Он вспомнил, как видел Кассандру в последний раз, и его захлестнула привычная боль утраты и сожалений. Конечно, у них случались трудные периоды, как у любой пары. Кассандра бывала непостоянной и взбалмошной. Он старался не думать об их самой ужасной ссоре, когда они извергли друг на друга потоки таких злых слов, которых не взять назад. Он уже думал, что это конец и ему придется растить Валентину одному. Однако все чудесным образом наладилось. По крайней мере, на время. Прошло два года, как она бесследно пропала. Словно в воздухе растворилась. Но каждой частицей своего существа он верил, что ее найдут. Только это давало ему силы жить дальше. И еще Валентина, конечно. Она была вылитая мать, те же лицо и волосы, а вот губы отцовские – яркие и полные.
Джулиан подвел дочку к лестнице, и они вместе поднялись на второй этаж.
– Так, сначала зубы, потом очень короткая сказка.
– Две сказки? – попросила Валентина, подойдя к белым шкафам с книгами, стоявшим вдоль стены ее розовой спаленки.
– Мы и так засиделись, малыш. Уже поздно.
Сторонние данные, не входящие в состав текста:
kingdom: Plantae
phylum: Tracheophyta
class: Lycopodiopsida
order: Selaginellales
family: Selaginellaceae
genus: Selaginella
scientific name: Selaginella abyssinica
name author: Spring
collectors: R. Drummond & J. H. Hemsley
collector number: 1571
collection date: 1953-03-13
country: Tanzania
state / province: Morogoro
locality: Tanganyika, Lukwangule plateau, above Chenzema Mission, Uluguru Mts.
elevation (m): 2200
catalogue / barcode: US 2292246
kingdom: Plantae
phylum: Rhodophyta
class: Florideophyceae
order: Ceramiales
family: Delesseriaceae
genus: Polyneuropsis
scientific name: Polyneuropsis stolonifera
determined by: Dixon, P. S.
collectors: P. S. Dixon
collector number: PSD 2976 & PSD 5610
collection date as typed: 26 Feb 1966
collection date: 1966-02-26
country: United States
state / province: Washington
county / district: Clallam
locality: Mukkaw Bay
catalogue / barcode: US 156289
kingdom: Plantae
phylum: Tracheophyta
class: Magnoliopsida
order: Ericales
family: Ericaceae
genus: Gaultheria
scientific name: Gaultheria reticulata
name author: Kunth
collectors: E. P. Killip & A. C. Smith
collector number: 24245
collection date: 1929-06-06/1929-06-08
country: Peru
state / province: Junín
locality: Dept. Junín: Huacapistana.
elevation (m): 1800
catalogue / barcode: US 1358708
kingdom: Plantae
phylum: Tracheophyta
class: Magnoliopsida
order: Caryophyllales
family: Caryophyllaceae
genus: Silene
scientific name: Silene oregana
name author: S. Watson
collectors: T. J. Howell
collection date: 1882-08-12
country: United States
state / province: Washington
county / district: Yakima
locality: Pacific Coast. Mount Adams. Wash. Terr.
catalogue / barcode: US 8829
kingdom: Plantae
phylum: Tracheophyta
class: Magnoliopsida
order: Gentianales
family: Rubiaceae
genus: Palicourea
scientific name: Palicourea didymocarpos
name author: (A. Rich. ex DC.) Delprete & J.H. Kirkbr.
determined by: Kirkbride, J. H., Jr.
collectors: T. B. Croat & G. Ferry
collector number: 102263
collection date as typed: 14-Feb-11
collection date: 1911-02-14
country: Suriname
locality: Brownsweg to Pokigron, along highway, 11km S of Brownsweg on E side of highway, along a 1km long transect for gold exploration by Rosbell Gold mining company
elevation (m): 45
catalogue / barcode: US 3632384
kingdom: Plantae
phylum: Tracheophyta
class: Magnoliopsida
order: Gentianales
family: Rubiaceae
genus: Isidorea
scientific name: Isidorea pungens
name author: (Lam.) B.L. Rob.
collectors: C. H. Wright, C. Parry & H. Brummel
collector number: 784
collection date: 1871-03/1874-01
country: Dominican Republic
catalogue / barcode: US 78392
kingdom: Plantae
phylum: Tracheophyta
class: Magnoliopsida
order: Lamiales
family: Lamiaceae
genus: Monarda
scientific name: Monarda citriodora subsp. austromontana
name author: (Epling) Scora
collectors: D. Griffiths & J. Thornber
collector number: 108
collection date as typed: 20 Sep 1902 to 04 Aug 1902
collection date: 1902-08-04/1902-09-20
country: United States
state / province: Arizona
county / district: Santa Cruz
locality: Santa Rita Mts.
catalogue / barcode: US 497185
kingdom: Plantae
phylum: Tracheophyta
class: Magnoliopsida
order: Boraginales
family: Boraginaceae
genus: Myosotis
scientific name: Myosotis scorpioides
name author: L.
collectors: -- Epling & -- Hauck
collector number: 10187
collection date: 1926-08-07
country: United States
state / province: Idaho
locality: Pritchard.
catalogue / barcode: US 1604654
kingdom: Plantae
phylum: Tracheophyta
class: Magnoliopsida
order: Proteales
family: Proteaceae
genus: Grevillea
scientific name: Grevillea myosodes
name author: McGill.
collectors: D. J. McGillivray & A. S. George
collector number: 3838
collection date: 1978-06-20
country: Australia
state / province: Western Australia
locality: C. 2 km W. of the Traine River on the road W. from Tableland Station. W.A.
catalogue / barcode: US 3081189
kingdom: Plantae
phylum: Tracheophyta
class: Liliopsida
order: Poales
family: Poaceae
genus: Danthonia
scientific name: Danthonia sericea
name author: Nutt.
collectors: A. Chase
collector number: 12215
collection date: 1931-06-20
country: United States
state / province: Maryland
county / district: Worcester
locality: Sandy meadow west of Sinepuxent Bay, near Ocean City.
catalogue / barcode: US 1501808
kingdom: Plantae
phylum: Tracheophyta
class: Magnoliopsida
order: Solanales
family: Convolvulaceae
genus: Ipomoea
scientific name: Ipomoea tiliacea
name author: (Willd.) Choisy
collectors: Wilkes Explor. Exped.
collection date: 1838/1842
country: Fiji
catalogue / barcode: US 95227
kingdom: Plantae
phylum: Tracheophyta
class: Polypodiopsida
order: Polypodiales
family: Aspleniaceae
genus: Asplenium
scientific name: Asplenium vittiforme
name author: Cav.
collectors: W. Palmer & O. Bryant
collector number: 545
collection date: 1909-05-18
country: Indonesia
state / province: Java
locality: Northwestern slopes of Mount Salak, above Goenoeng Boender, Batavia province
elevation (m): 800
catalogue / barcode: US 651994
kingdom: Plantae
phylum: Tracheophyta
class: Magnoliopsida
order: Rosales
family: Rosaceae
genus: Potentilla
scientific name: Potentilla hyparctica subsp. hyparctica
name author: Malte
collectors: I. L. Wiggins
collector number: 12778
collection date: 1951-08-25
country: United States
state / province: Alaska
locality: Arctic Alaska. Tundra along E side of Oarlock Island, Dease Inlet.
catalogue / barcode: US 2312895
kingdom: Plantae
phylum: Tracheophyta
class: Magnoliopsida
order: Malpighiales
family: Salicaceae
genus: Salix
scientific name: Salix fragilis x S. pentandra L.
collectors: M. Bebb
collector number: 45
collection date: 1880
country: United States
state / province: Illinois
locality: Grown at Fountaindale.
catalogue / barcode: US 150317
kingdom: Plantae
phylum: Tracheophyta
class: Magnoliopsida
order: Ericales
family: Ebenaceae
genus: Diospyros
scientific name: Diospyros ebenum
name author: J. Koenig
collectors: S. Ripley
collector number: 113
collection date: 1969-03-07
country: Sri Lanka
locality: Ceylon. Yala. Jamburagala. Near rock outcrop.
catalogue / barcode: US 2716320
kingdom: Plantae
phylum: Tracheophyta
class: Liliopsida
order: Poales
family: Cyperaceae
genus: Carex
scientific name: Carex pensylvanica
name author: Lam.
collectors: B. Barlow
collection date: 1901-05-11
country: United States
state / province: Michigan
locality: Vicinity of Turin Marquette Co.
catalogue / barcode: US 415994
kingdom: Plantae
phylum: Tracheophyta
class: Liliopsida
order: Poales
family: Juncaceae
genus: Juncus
Уложив и поцеловав дочку на ночь, Джулиан неохотно отправился к себе в комнату. Еще на пороге его взгляд уперся в старинный туалетный столик, на котором спали духи и лосьоны Кассандры, точно так, как она их оставила, а рядом щетка для волос, усыпанная камушками, которую он подарил ей на первую годовщину свадьбы. Джулиан приблизился к столику, взял щетку Кассандры и поднес к носу. Он вообразил, будто может различить ее аромат, хотя знал, что обманывает себя. Положив щетку на место, он подошел к одному из больших стенных шкафов – ее шкафу – и распахнул дверцы. Внутри аккуратно висели все ее наряды, до которых никто не дотрагивался с тех пор, как она исчезла. Джулиан ни за что не хотел расставаться с ее вещами. Это значило бы, что она ушла навсегда.
– Подлить тебе чаю, дорогая? – спрашивает Джиджи, взяв керамический чайник.
– Да, спасибо.
Пододвигаю кружку, Джиджи наливает чай, а я смотрю на ее сильные пальцы с коротко остриженными, как ей положено по работе, ногтями без лака. Так и должна выглядеть рука медсестры – профессионально и уверенно. Но в остальном она вся – тепло и уют, от женственных изгибов фигуры и рыжих волос, собранных в мягкий и свободный пучок, до голубых глаз, в которых всегда горит искорка.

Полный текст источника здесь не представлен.